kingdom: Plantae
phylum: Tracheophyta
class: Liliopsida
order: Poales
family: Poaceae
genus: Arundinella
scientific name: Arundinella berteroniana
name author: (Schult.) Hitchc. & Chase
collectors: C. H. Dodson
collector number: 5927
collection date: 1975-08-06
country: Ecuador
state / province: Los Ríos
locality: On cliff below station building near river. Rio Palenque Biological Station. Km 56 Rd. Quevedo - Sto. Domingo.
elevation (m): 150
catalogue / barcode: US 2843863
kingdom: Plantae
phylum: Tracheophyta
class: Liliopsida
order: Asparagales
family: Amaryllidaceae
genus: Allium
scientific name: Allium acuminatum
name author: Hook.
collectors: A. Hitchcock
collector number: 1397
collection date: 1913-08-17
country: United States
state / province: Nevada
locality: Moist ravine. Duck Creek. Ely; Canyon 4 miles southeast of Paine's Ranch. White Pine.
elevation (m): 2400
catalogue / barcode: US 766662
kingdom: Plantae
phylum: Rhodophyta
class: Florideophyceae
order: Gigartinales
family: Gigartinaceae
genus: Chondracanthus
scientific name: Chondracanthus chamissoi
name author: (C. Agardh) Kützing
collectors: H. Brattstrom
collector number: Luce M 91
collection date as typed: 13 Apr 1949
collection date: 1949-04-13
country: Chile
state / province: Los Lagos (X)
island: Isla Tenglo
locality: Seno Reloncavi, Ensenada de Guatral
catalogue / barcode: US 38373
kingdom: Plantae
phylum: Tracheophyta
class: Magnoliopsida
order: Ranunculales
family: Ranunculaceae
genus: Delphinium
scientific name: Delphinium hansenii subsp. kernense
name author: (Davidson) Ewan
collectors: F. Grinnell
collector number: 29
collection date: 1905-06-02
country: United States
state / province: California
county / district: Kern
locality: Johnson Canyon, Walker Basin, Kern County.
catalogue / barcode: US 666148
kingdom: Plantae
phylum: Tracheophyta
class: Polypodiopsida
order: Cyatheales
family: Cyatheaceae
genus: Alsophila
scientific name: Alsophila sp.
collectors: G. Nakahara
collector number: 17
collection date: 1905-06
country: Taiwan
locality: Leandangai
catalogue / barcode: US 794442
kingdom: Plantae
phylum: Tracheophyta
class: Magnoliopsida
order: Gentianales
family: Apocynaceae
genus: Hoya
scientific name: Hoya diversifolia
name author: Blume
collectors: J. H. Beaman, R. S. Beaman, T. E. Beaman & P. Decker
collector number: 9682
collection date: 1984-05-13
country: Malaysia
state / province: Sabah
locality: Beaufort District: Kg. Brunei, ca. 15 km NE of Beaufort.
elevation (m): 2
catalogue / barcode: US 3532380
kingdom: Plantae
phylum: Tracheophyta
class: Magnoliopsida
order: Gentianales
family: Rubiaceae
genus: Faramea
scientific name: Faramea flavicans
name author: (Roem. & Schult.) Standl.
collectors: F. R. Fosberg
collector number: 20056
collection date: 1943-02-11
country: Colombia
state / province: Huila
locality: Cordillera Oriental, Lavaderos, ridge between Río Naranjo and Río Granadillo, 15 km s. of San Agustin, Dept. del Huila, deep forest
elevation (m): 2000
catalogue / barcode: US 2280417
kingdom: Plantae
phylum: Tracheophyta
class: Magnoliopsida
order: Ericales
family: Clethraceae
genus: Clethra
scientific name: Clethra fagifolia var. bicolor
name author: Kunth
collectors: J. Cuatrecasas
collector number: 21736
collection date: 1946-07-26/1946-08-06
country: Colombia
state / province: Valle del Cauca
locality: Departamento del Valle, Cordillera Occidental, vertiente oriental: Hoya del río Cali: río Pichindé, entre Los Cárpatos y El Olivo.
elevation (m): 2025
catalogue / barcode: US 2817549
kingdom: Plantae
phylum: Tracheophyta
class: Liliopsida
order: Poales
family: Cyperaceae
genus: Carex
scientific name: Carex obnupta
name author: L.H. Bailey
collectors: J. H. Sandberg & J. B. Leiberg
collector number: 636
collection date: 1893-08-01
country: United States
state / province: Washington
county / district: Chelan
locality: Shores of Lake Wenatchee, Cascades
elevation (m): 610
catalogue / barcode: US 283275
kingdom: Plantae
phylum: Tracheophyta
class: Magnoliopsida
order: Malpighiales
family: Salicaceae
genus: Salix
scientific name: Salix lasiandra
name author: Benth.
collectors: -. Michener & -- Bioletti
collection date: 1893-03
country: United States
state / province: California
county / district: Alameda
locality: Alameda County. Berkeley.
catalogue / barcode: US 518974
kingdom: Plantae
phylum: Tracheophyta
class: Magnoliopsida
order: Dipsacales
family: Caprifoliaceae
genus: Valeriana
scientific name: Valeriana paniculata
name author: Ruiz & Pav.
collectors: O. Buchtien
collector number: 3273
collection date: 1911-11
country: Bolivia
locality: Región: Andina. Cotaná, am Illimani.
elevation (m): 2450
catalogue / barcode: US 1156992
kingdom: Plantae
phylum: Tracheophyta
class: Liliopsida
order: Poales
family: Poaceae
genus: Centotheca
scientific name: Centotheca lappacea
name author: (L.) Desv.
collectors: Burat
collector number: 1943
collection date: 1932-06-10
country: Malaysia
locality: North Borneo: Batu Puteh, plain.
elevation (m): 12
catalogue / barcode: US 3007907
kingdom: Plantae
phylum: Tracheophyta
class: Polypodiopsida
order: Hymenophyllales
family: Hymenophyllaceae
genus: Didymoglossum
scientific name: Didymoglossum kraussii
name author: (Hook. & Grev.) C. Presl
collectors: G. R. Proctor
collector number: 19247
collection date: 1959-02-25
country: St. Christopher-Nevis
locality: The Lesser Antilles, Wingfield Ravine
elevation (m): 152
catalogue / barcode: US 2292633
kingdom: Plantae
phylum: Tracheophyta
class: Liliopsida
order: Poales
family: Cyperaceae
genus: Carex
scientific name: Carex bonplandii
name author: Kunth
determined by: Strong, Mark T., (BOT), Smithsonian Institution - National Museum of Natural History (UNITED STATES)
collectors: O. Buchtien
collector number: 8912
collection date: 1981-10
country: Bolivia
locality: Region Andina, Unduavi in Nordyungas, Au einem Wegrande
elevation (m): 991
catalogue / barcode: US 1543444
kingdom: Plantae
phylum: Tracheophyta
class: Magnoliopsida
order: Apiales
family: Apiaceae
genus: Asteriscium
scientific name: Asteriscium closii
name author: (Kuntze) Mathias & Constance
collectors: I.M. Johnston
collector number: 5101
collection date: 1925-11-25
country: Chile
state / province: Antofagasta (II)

WHAT YOU SHOULD DO:
Lay out the lines above as a JSON list of strings, with one string for each line and no blank lines.

REPLY TO THE TASK:
[
  "kingdom: Plantae",
  "phylum: Tracheophyta",
  "class: Liliopsida",
  "order: Poales",
  "family: Poaceae",
  "genus: Arundinella",
  "scientific name: Arundinella berteroniana",
  "name author: (Schult.) Hitchc. & Chase",
  "collectors: C. H. Dodson",
  "collector number: 5927",
  "collection date: 1975-08-06",
  "country: Ecuador",
  "state / province: Los Ríos",
  "locality: On cliff below station building near river. Rio Palenque Biological Station. Km 56 Rd. Quevedo - Sto. Domingo.",
  "elevation (m): 150",
  "catalogue / barcode: US 2843863",
  "kingdom: Plantae",
  "phylum: Tracheophyta",
  "class: Liliopsida",
  "order: Asparagales",
  "family: Amaryllidaceae",
  "genus: Allium",
  "scientific name: Allium acuminatum",
  "name author: Hook.",
  "collectors: A. Hitchcock",
  "collector number: 1397",
  "collection date: 1913-08-17",
  "country: United States",
  "state / province: Nevada",
  "locality: Moist ravine. Duck Creek. Ely; Canyon 4 miles southeast of Paine's Ranch. White Pine.",
  "elevation (m): 2400",
  "catalogue / barcode: US 766662",
  "kingdom: Plantae",
  "phylum: Rhodophyta",
  "class: Florideophyceae",
  "order: Gigartinales",
  "family: Gigartinaceae",
  "genus: Chondracanthus",
  "scientific name: Chondracanthus chamissoi",
  "name author: (C. Agardh) Kützing",
  "collectors: H. Brattstrom",
  "collector number: Luce M 91",
  "collection date as typed: 13 Apr 1949",
  "collection date: 1949-04-13",
  "country: Chile",
  "state / province: Los Lagos (X)",
  "island: Isla Tenglo",
  "locality: Seno Reloncavi, Ensenada de Guatral",
  "catalogue / barcode: US 38373",
  "kingdom: Plantae",
  "phylum: Tracheophyta",
  "class: Magnoliopsida",
  "order: Ranunculales",
  "family: Ranunculaceae",
  "genus: Delphinium",
  "scientific name: Delphinium hansenii subsp. kernense",
  "name author: (Davidson) Ewan",
  "collectors: F. Grinnell",
  "collector number: 29",
  "collection date: 1905-06-02",
  "country: United States",
  "state / province: California",
  "county / district: Kern",
  "locality: Johnson Canyon, Walker Basin, Kern County.",
  "catalogue / barcode: US 666148",
  "kingdom: Plantae",
  "phylum: Tracheophyta",
  "class: Polypodiopsida",
  "order: Cyatheales",
  "family: Cyatheaceae",
  "genus: Alsophila",
  "scientific name: Alsophila sp.",
  "collectors: G. Nakahara",
  "collector number: 17",
  "collection date: 1905-06",
  "country: Taiwan",
  "locality: Leandangai",
  "catalogue / barcode: US 794442",
  "kingdom: Plantae",
  "phylum: Tracheophyta",
  "class: Magnoliopsida",
  "order: Gentianales",
  "family: Apocynaceae",
  "genus: Hoya",
  "scientific name: Hoya diversifolia",
  "name author: Blume",
  "collectors: J. H. Beaman, R. S. Beaman, T. E. Beaman & P. Decker",
  "collector number: 9682",
  "collection date: 1984-05-13",
  "country: Malaysia",
  "state / province: Sabah",
  "locality: Beaufort District: Kg. Brunei, ca. 15 km NE of Beaufort.",
  "elevation (m): 2",
  "catalogue / barcode: US 3532380",
  "kingdom: Plantae",
  "phylum: Tracheophyta",
  "class: Magnoliopsida",
  "order: Gentianales",
  "family: Rubiaceae",
  "genus: Faramea",
  "scientific name: Faramea flavicans",
  "name author: (Roem. & Schult.) Standl.",
  "collectors: F. R. Fosberg",
  "collector number: 20056",
  "collection date: 1943-02-11",
  "country: Colombia",
  "state / province: Huila",
  "locality: Cordillera Oriental, Lavaderos, ridge between Río Naranjo and Río Granadillo, 15 km s. of San Agustin, Dept. del Huila, deep forest",
  "elevation (m): 2000",
  "catalogue / barcode: US 2280417",
  "kingdom: Plantae",
  "phylum: Tracheophyta",
  "class: Magnoliopsida",
  "order: Ericales",
  "family: Clethraceae",
  "genus: Clethra",
  "scientific name: Clethra fagifolia var. bicolor",
  "name author: Kunth",
  "collectors: J. Cuatrecasas",
  "collector number: 21736",
  "collection date: 1946-07-26/1946-08-06",
  "country: Colombia",
  "state / province: Valle del Cauca",
  "locality: Departamento del Valle, Cordillera Occidental, vertiente oriental: Hoya del río Cali: río Pichindé, entre Los Cárpatos y El Olivo.",
  "elevation (m): 2025",
  "catalogue / barcode: US 2817549",
  "kingdom: Plantae",
  "phylum: Tracheophyta",
  "class: Liliopsida",
  "order: Poales",
  "family: Cyperaceae",
  "genus: Carex",
  "scientific name: Carex obnupta",
  "name author: L.H. Bailey",
  "collectors: J. H. Sandberg & J. B. Leiberg",
  "collector number: 636",
  "collection date: 1893-08-01",
  "country: United States",
  "state / province: Washington",
  "county / district: Chelan",
  "locality: Shores of Lake Wenatchee, Cascades",
  "elevation (m): 610",
  "catalogue / barcode: US 283275",
  "kingdom: Plantae",
  "phylum: Tracheophyta",
  "class: Magnoliopsida",
  "order: Malpighiales",
  "family: Salicaceae",
  "genus: Salix",
  "scientific name: Salix lasiandra",
  "name author: Benth.",
  "collectors: -. Michener & -- Bioletti",
  "collection date: 1893-03",
  "country: United States",
  "state / province: California",
  "county / district: Alameda",
  "locality: Alameda County. Berkeley.",
  "catalogue / barcode: US 518974",
  "kingdom: Plantae",
  "phylum: Tracheophyta",
  "class: Magnoliopsida",
  "order: Dipsacales",
  "family: Caprifoliaceae",
  "genus: Valeriana",
  "scientific name: Valeriana paniculata",
  "name author: Ruiz & Pav.",
  "collectors: O. Buchtien",
  "collector number: 3273",
  "collection date: 1911-11",
  "country: Bolivia",
  "locality: Región: Andina. Cotaná, am Illimani.",
  "elevation (m): 2450",
  "catalogue / barcode: US 1156992",
  "kingdom: Plantae",
  "phylum: Tracheophyta",
  "class: Liliopsida",
  "order: Poales",
  "family: Poaceae",
  "genus: Centotheca",
  "scientific name: Centotheca lappacea",
  "name author: (L.) Desv.",
  "collectors: Burat",
  "collector number: 1943",
  "collection date: 1932-06-10",
  "country: Malaysia",
  "locality: North Borneo: Batu Puteh, plain.",
  "elevation (m): 12",
  "catalogue / barcode: US 3007907",
  "kingdom: Plantae",
  "phylum: Tracheophyta",
  "class: Polypodiopsida",
  "order: Hymenophyllales",
  "family: Hymenophyllaceae",
  "genus: Didymoglossum",
  "scientific name: Didymoglossum kraussii",
  "name author: (Hook. & Grev.) C. Presl",
  "collectors: G. R. Proctor",
  "collector number: 19247",
  "collection date: 1959-02-25",
  "country: St. Christopher-Nevis",
  "locality: The Lesser Antilles, Wingfield Ravine",
  "elevation (m): 152",
  "catalogue / barcode: US 2292633",
  "kingdom: Plantae",
  "phylum: Tracheophyta",
  "class: Liliopsida",
  "order: Poales",
  "family: Cyperaceae",
  "genus: Carex",
  "scientific name: Carex bonplandii",
  "name author: Kunth",
  "determined by: Strong, Mark T., (BOT), Smithsonian Institution - National Museum of Natural History (UNITED STATES)",
  "collectors: O. Buchtien",
  "collector number: 8912",
  "collection date: 1981-10",
  "country: Bolivia",
  "locality: Region Andina, Unduavi in Nordyungas, Au einem Wegrande",
  "elevation (m): 991",
  "catalogue / barcode: US 1543444",
  "kingdom: Plantae",
  "phylum: Tracheophyta",
  "class: Magnoliopsida",
  "order: Apiales",
  "family: Apiaceae",
  "genus: Asteriscium",
  "scientific name: Asteriscium closii",
  "name author: (Kuntze) Mathias & Constance",
  "collectors: I.M. Johnston",
  "collector number: 5101",
  "collection date: 1925-11-25",
  "country: Chile",
  "state / province: Antofagasta (II)"
]